Passing the Withdrawal Bill

​​​​​​Today's news headlines:

  • ‘Donald Trump calls for ‘immediate’ Senate impeachment trial’ – The US President demanded an immediate trial in the Senate after becoming only the third President in history to be impeached. Trump tweeted ‘So after the Democrats gave me no Due Process in the House, no lawyers, no witnesses, no nothing, they now want to tell the Senate how to run their trial’. This comes as House speaker, Nancy Pelosi, refused to reveal when she would send the articles of impeachment to the Senate, an act necessary before the trial can commence. (Financial Times)
  • ‘Sterling faces worst week of the year as Brexit concerns reappear’ – After another day of losses on Thursday, the Pound is set to end what could be its worst week of the year as markets are gripped by renewed Brexit uncertainty. This week’s move has dispelled forecasts that a solid Conservative majority government would provide a boost to the UK and a period of sustained stability for the currency. This is because Boris Johnson has given the UK just 12 months to construct a trade deal with the EU or face a disruptive exit at the end of December 2020. (Financial Times)

Same again

Little came out of yesterday’s Bank of England meeting except the appointment of a new governor, the former head of the Financial Conduct Authority, Andrew Bailey. Given the proximity of the Tory landslide election result, it is too soon to tell what enduring impact a majority will have on fundamentals. Few people would doubt that the upcoming Brexit deal is the more important hurdle before the UK economy hits the straight-away. At 2:30 today, UK Parliament will vote on the proposed withdrawal agreement bill to take the UK out of the EU by the 31st of January.

Looking past all the impeachment drama, the US economy seems to have gained momentum over the past couple of weeks. Quite a few readings from this past Tuesday such as JOLTS Job Openings, IBD/TIPP Economic Optimism survey, Industrial Production and Capacity Utilisation all pointed to a distinctly faster pace of growth. Later today we are expecting some key consumer data which will help identify if this improvement is as broad based as the market hopes.

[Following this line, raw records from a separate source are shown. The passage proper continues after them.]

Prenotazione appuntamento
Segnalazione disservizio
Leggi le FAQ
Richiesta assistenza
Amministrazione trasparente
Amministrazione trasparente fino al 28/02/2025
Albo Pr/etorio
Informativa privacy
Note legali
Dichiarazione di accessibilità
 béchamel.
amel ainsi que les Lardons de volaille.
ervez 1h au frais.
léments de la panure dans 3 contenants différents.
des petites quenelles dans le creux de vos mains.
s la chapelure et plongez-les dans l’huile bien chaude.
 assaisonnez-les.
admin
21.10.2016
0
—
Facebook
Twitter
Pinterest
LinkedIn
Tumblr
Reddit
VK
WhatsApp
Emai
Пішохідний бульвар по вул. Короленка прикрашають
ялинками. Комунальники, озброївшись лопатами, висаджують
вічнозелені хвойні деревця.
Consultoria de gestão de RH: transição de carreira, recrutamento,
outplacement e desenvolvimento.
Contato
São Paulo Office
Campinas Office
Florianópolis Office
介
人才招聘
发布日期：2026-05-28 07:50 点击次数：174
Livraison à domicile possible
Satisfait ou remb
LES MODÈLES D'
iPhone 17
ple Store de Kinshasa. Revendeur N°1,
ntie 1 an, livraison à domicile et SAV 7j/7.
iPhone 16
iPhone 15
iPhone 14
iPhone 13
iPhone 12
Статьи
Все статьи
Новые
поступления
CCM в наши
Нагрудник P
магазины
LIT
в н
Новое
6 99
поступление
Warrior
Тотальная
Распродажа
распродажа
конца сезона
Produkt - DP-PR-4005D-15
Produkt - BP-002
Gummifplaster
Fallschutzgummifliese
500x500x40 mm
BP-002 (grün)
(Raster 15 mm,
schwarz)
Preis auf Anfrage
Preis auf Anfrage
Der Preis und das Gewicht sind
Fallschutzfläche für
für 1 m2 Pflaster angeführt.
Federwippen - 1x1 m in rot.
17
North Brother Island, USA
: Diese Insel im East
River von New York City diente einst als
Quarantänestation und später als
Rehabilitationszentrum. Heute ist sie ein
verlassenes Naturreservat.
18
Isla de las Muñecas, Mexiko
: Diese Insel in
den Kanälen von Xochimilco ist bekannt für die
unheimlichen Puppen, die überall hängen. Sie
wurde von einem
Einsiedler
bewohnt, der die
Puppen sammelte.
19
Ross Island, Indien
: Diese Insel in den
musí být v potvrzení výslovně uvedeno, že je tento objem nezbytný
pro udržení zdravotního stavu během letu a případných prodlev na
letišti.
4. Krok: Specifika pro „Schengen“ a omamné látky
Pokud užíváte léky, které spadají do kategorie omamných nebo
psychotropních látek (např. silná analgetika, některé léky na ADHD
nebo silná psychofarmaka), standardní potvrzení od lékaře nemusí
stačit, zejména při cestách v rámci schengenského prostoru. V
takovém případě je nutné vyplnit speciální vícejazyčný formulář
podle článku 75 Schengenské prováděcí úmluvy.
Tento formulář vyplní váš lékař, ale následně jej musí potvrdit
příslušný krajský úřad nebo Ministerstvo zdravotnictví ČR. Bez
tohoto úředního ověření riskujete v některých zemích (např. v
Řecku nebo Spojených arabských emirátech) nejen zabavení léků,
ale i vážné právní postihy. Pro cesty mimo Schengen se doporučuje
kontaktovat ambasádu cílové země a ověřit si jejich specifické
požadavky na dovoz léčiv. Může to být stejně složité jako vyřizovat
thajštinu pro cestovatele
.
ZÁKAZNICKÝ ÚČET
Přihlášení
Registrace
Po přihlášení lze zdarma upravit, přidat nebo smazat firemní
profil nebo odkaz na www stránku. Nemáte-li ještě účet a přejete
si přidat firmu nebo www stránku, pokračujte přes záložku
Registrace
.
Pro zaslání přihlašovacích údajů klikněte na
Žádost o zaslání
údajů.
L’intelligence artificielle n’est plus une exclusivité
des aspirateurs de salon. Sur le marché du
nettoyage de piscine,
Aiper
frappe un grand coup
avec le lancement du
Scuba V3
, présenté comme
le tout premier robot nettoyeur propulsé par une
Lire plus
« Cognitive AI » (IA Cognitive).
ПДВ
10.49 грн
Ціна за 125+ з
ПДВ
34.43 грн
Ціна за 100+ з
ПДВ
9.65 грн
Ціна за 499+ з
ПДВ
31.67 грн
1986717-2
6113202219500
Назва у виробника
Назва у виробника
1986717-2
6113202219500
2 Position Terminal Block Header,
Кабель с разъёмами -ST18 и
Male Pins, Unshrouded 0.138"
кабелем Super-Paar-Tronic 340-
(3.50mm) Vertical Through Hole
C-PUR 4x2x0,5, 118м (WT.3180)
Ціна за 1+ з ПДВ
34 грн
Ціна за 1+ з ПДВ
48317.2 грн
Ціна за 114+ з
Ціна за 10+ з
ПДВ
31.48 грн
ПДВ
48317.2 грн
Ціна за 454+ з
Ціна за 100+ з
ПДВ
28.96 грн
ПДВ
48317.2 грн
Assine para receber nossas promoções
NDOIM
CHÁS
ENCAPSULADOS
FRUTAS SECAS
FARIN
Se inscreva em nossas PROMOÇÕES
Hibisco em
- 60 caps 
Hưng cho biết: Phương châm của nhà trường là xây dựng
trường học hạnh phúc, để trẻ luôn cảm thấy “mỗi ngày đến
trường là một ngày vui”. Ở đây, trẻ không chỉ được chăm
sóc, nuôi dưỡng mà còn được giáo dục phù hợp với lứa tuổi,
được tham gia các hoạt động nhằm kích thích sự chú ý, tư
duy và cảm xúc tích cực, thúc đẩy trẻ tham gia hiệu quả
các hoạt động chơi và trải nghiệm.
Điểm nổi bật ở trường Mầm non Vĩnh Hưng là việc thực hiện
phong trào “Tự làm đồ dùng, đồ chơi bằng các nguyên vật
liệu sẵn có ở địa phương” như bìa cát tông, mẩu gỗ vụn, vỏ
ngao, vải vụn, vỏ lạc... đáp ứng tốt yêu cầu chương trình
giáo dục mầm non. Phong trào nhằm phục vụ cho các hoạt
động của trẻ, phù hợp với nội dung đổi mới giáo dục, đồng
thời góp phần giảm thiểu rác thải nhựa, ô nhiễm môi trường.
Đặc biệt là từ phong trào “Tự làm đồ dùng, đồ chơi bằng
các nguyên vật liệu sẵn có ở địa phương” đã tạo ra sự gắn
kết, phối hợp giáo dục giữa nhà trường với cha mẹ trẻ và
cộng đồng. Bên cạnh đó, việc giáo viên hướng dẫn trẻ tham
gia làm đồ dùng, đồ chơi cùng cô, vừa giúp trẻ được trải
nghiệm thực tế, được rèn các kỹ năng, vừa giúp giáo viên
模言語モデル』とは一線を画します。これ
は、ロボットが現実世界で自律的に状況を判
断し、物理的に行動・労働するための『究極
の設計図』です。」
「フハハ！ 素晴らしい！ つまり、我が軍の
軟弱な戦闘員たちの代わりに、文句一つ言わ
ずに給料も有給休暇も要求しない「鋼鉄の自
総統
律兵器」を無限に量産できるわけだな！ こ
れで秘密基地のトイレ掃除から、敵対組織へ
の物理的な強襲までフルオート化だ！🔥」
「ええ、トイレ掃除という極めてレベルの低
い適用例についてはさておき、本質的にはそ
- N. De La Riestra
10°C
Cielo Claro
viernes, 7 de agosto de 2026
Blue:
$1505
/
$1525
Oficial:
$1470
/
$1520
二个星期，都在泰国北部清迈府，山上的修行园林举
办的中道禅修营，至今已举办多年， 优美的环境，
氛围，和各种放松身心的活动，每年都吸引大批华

Bottom Line: A brighter market expectation for 2020 is slowly becoming more credible, based on some recently released US data points. Signs out of China have also indicated the largely superficial phase one trade deal has had a positive impact on business confidence. Even if a phase two deal is not forthcoming, a cessation of hostilities may be enough to help turn the tide of the past years decline.

GBP/USD

Yesterday brought much the same for Sterling, as several factors meant another fall for the trade weighted index. UK retail sales disappointed, coming in at -0.6% compared to the predicted +0.3%, then the Bank of England delivered a dovish hold on UK interest rates with two members voting for an immediate cut. Today, markets will look for some optimism from Q3 GDP data and the passing of Boris Johnson’s Brexit withdrawal bill agreement in Parliament.

GBP/EUR

Sterling’s decline against the common currency took the pair briefly below the 1.17 handle in yesterday’s trading session. This represents a loss in value of just about 3% on the week as markets expect the UK’s Brexit transition will be anything but simple. With liquidity thinning out towards the holiday period, we expect to see a bit more volatility for the pair following any Brexit or political developments.

EUR/USD

The Euro has traded relatively flat against the Greenback this week, but that could change with some important data due out of the US later today. The Fed’s preferred measure of inflation, the core PCE deflator, is due to indicate that US inflation sits below the Fed’s 2% target. An overshoot of expectations might lead to a Dollar rally, taking the pair back below the 1.11 mark, as markets see a pause in Fed cuts as justified.